Pull each line containing "down" from the data.

◆ Collected data:
•••

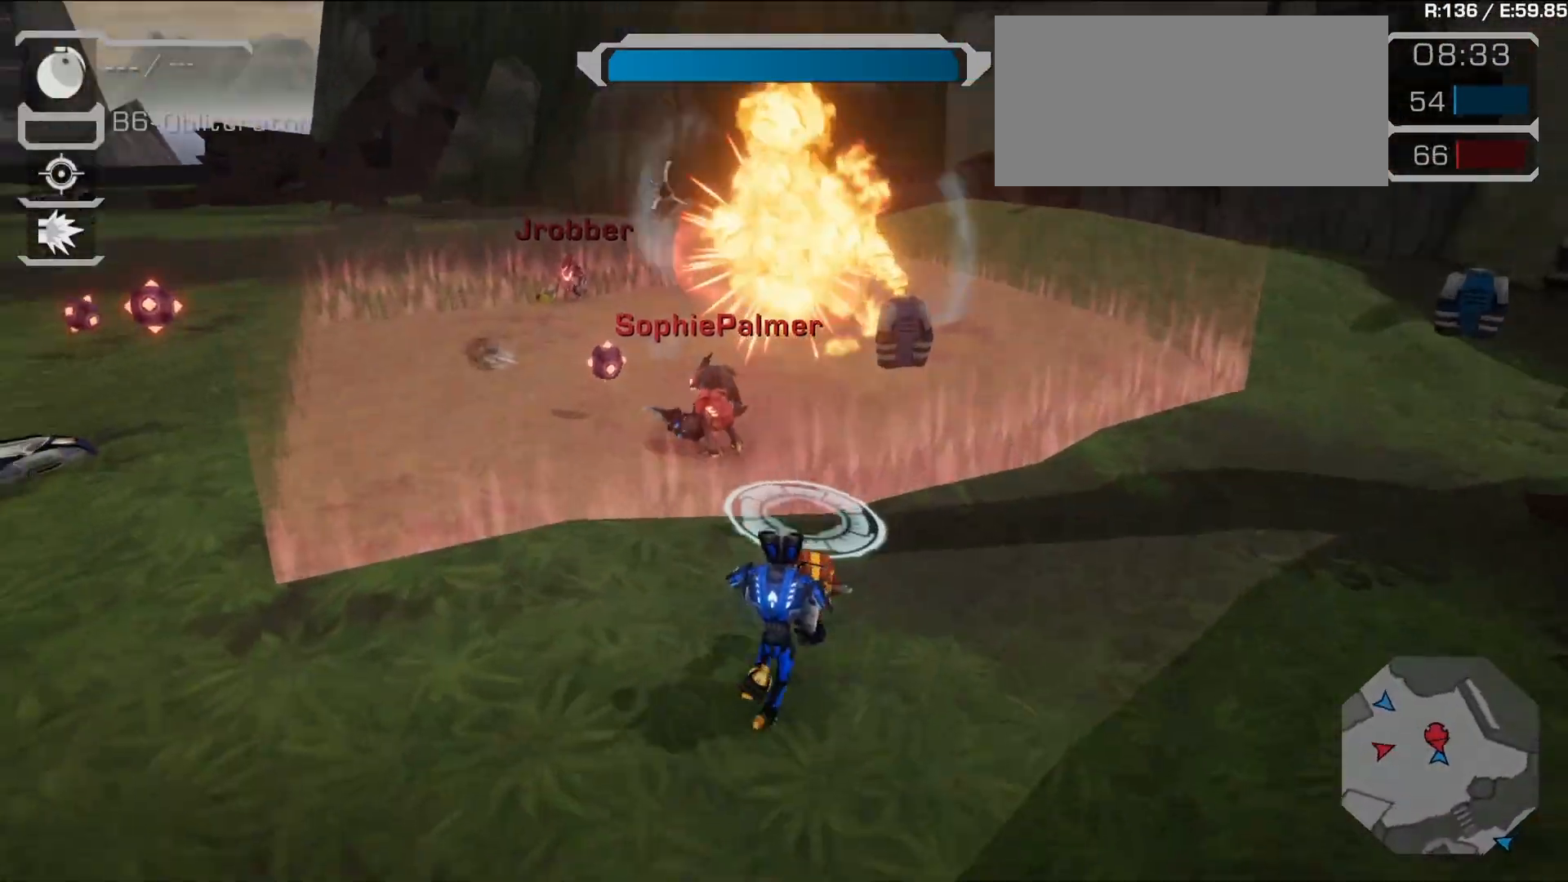
{"dt_ms": 500, "buttons": ["R1"], "left_stick": "up-left", "right_stick": "center", "events": [[17, "left_stick", "up-left"], [200, "R1", "down"], [250, "L1", "up"]]}
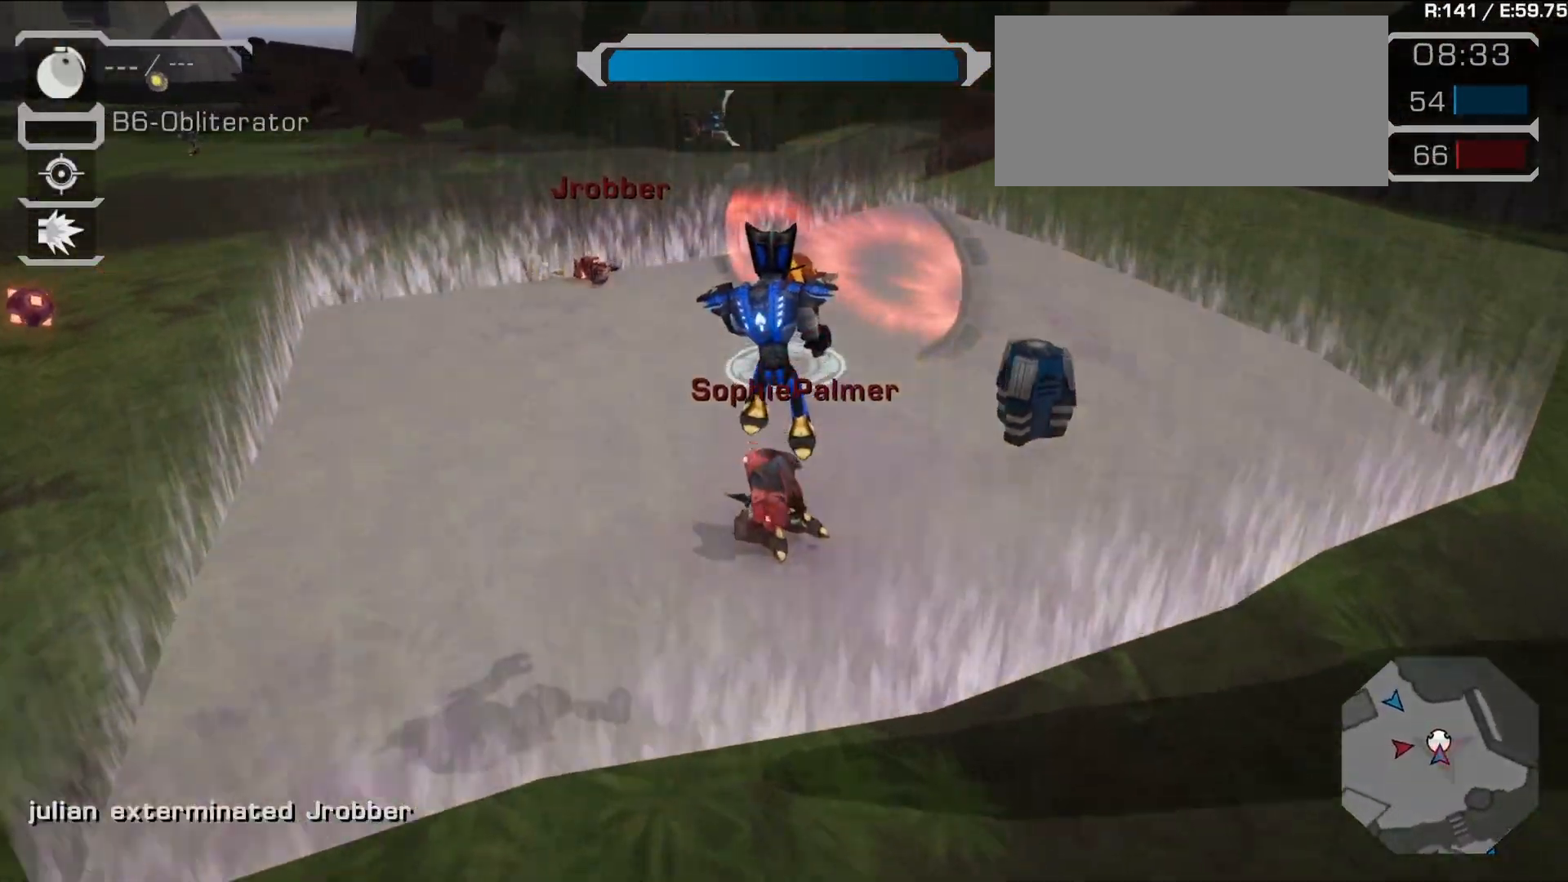
{"dt_ms": 500, "buttons": [], "left_stick": "up", "right_stick": "center", "events": [[167, "R1", "up"], [167, "right_stick", "up"], [367, "left_stick", "up"], [367, "right_stick", "center"]]}
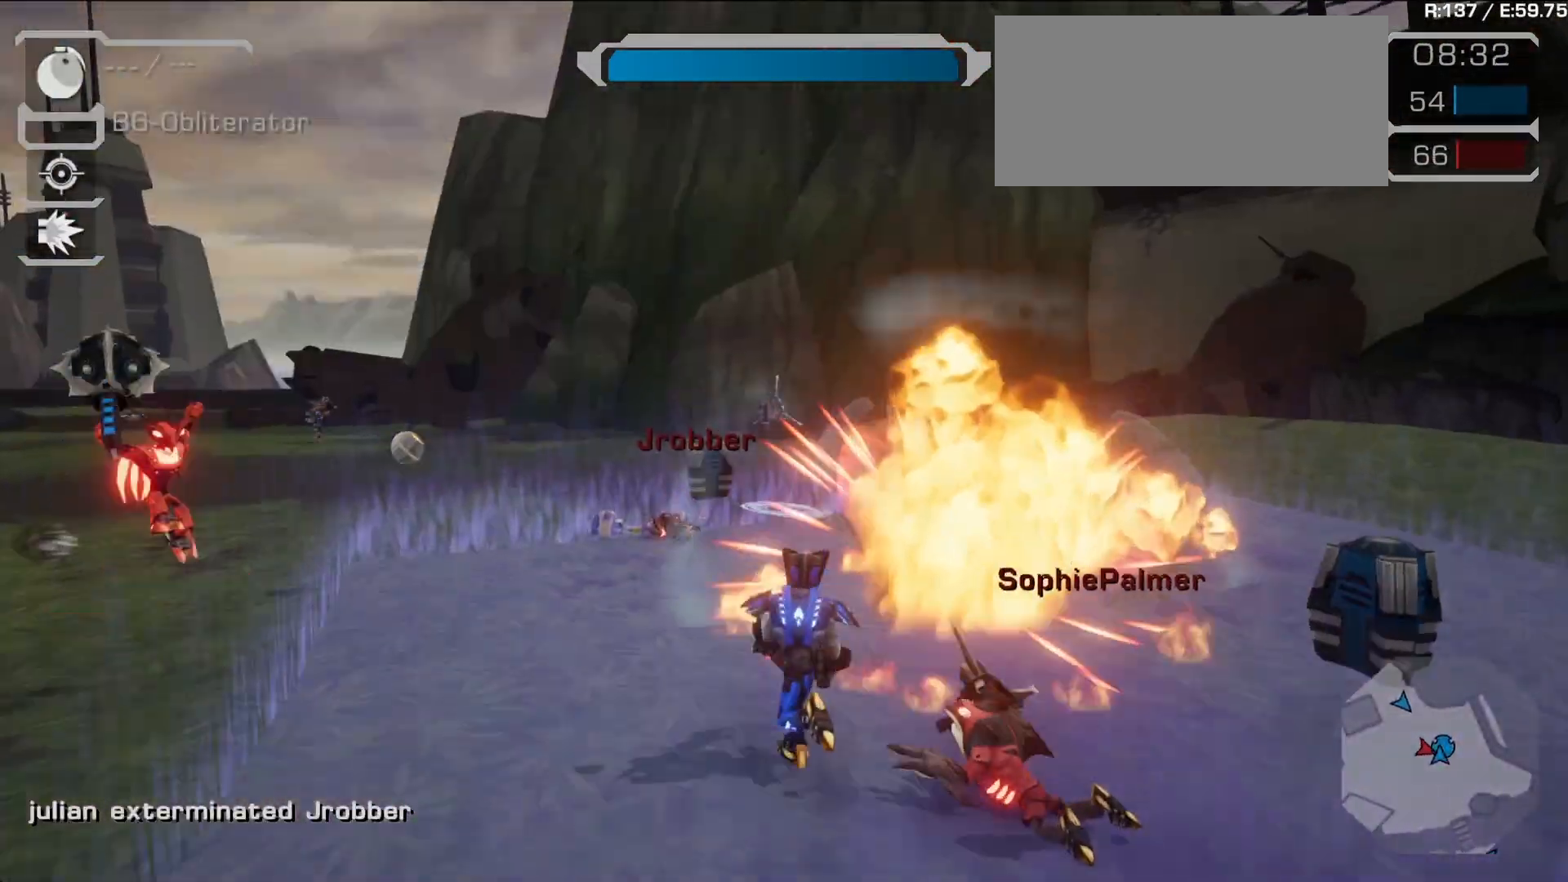
{"dt_ms": 500, "buttons": [], "left_stick": "down", "right_stick": "center", "events": [[100, "right_stick", "left"], [133, "left_stick", "left"], [200, "right_stick", "down-left"], [267, "left_stick", "down"], [333, "right_stick", "center"]]}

•••

◆ Response to this exercise:
{"dt_ms": 500, "buttons": ["R1"], "left_stick": "up-left", "right_stick": "center", "events": [[17, "left_stick", "up-left"], [200, "R1", "down"], [250, "L1", "up"]]}
{"dt_ms": 500, "buttons": [], "left_stick": "down", "right_stick": "center", "events": [[100, "right_stick", "left"], [133, "left_stick", "left"], [200, "right_stick", "down-left"], [267, "left_stick", "down"], [333, "right_stick", "center"]]}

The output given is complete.